Com esse achado, os pesquisadores decidiram isolar as células B presentes nas amostras de sangue e fornecer a elas moléculas de ATP. “No experimento in vitro, demos ATP tanto para as células de pacientes com COVID-19, quanto para a de controles saudáveis. Desse modo, descobrimos que as células B dos pacientes geram menos adenosina, quando comparadas às de controles saudáveis. Isso acontece possivelmente porque elas expressam menos enzimas CD39 e CD73”, diz.
Vale ressaltar que a equipe de pesquisadores ainda não sabe se a alteração no metabolismo do ATP é causa ou efeito da resposta inflamatória exacerbada ao SARS-CoV-2, algo que ainda precisa ser investigado em futuros projetos.
Reação sistêmica
Outro trabalho conduzido no Centro de Pesquisa em Doenças Inflamatórias (CRID) – um Centro de Pesquisa, Inovação e Difusão (CEPID) da FAPESP sediado na USP de Ribeirão Preto – já havia constatado que o quadro mais grave de COVID-19 tem relação com um mecanismo inflamatório conhecido como inflamassoma, que, além de estar exacerbado nesses pacientes graves, não é desativado nunca. Dessa forma, a resposta imunológica que provoca a inflamação também não cessa.
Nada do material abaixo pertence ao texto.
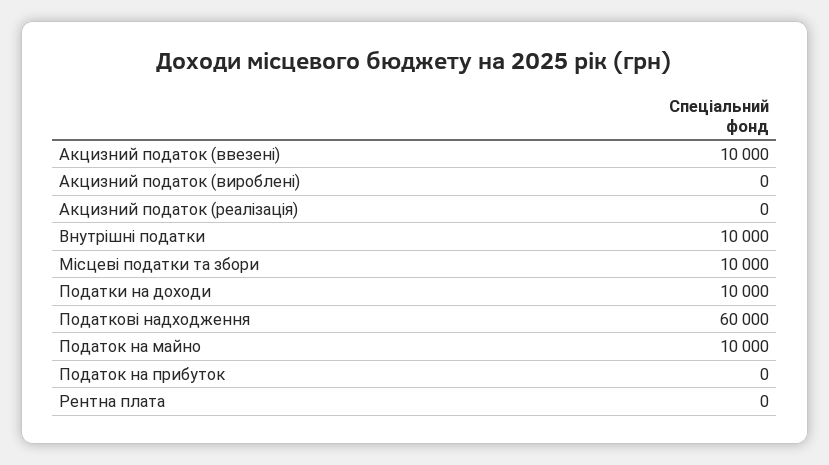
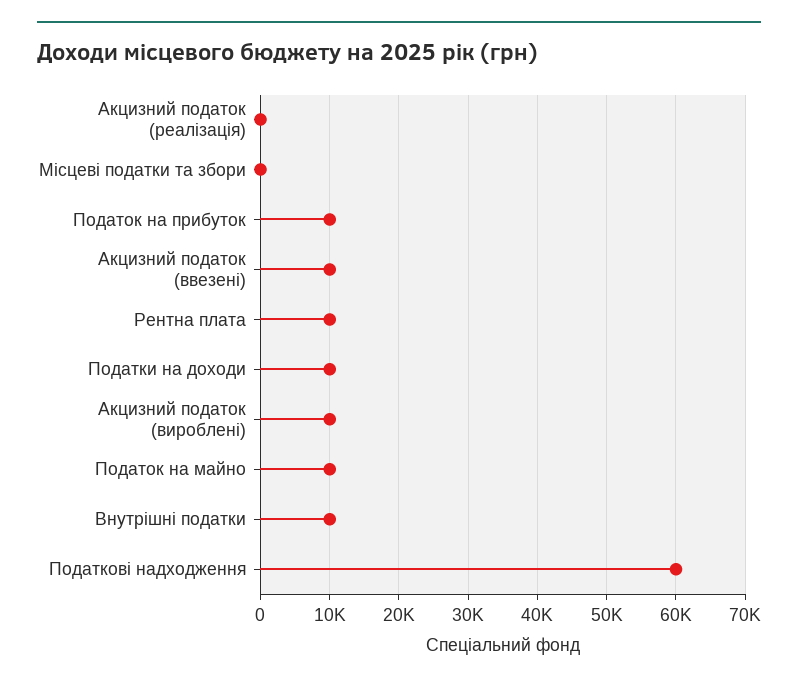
Акцизний податок (вироблені): 0 -> 10000
Місцеві податки та збори: 10000 -> 0
Податок на прибуток: 0 -> 10000
Рентна плата: 0 -> 10000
O inflamassoma é um complexo proteico existente no interior das células de defesa. Quando essa maquinaria celular é acionada, moléculas pró-inflamatórias conhecidas como citocinas passam a ser produzidas para avisar o sistema imune sobre a necessidade de enviar mais células de defesa ao local da infecção.
A equipe de pesquisadores que realizou o estudo sobre o metabolismo de ATP afirma que o fato de pacientes graves estarem acumulando essa molécula e gerando menos adenosina pode contribuir com a exacerbação das respostas inflamatórias mediadas por citocinas. “O processo inflamatório desencadeado pela não degradação do ATP ocorre devido a uma descompensação dessa via, que funciona como uma forma de regulação anti-inflamatória. Porém, quando ocorre esse erro no eixo ATP-adenosina, a sobrecarga de ATP vai sinalizar para outras vias de inflamação do sistema imune, culminando na ativação do inflamassoma, por exemplo”, afirma Sato.
Não por acaso, de acordo com as pesquisadoras, são nesses casos em que a regulação do sistema imune está disfuncional que ocorre uma resposta inflamatória exagerada e diretamente relacionada com falência múltipla de órgãos – fatores que levam aos piores desfechos da COVID-19.